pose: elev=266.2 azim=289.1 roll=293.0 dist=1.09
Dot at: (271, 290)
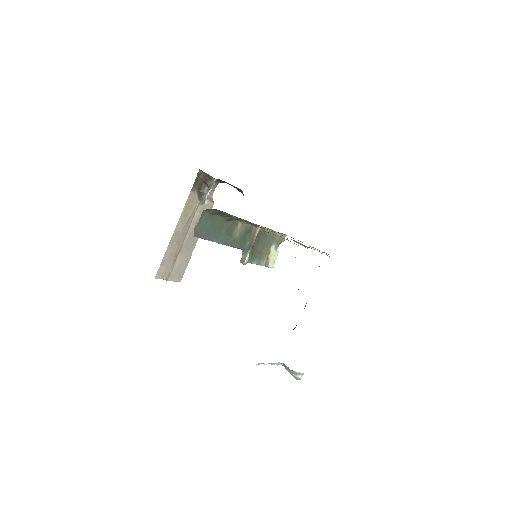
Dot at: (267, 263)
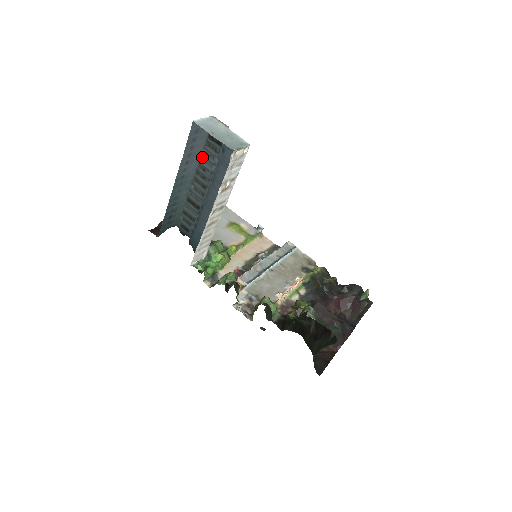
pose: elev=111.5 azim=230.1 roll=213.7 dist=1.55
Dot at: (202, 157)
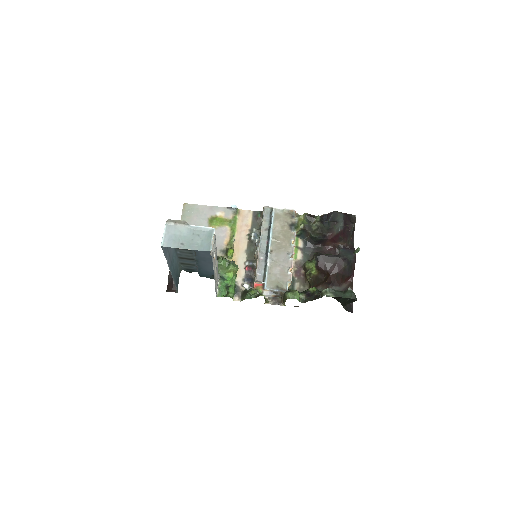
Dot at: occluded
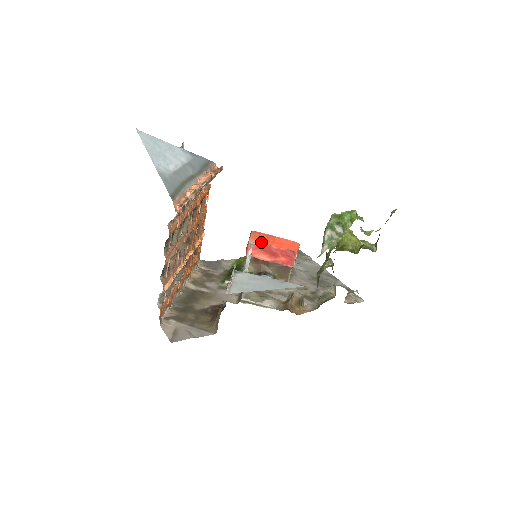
§
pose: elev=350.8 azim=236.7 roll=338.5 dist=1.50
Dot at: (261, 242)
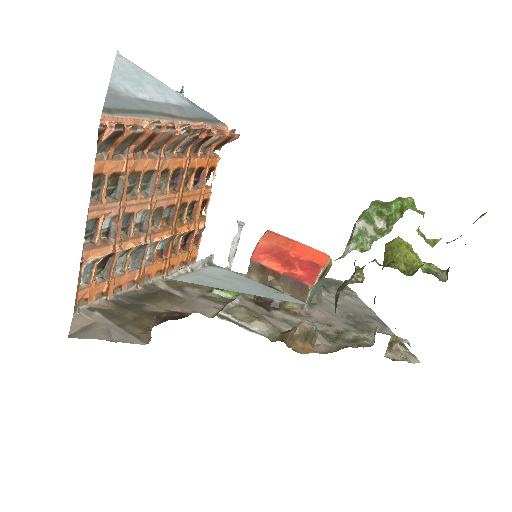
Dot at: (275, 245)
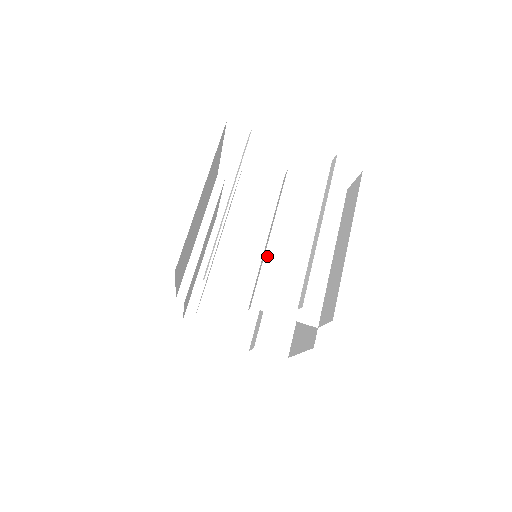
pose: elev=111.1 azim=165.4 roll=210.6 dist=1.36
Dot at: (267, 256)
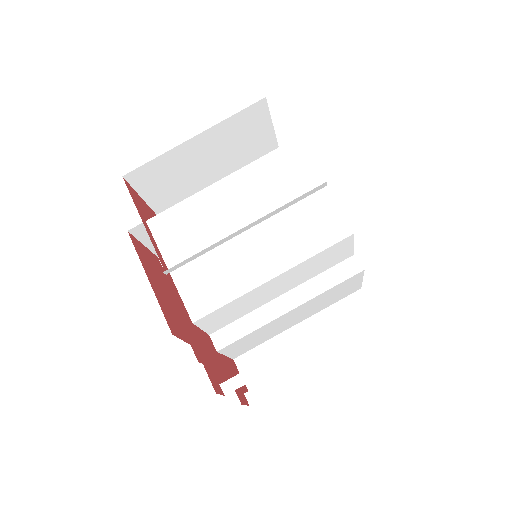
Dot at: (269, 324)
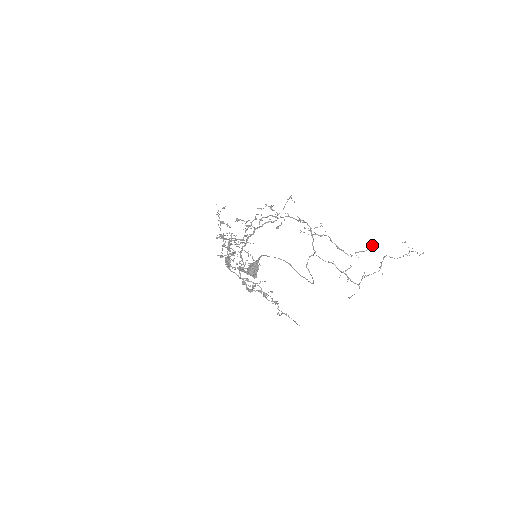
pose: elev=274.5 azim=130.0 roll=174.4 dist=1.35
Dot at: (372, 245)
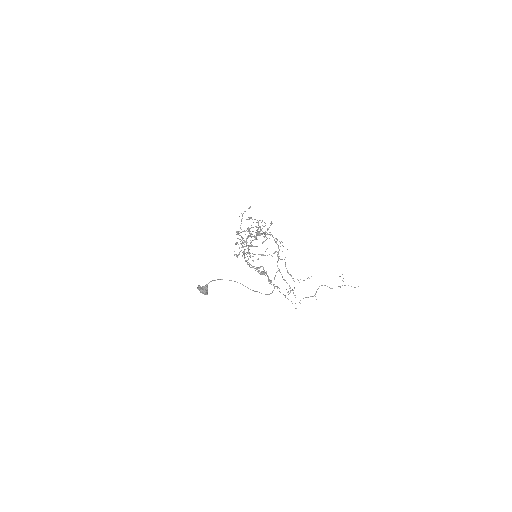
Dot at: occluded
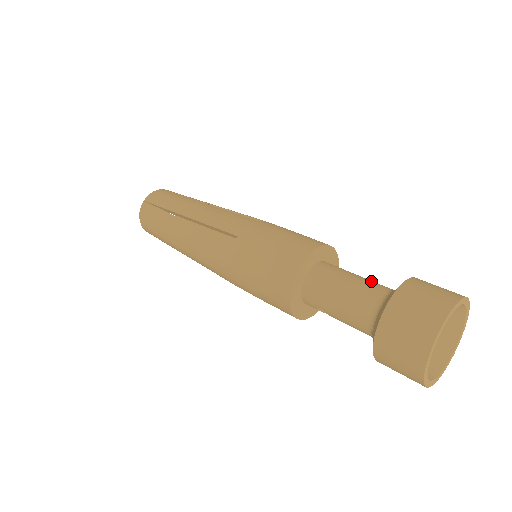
§
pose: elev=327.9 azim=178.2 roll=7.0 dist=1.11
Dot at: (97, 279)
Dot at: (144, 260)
§
PROBLEM DESCRIPTION
Give the lines of the records from the line with "pose: elev=327.9 azim=178.2" to the line with "Dot at: (144, 260)", both included, as a numbered list with blank lines omitted.

FINAL RESULT
1. pose: elev=327.9 azim=178.2 roll=7.0 dist=1.11
2. Dot at: (97, 279)
3. Dot at: (144, 260)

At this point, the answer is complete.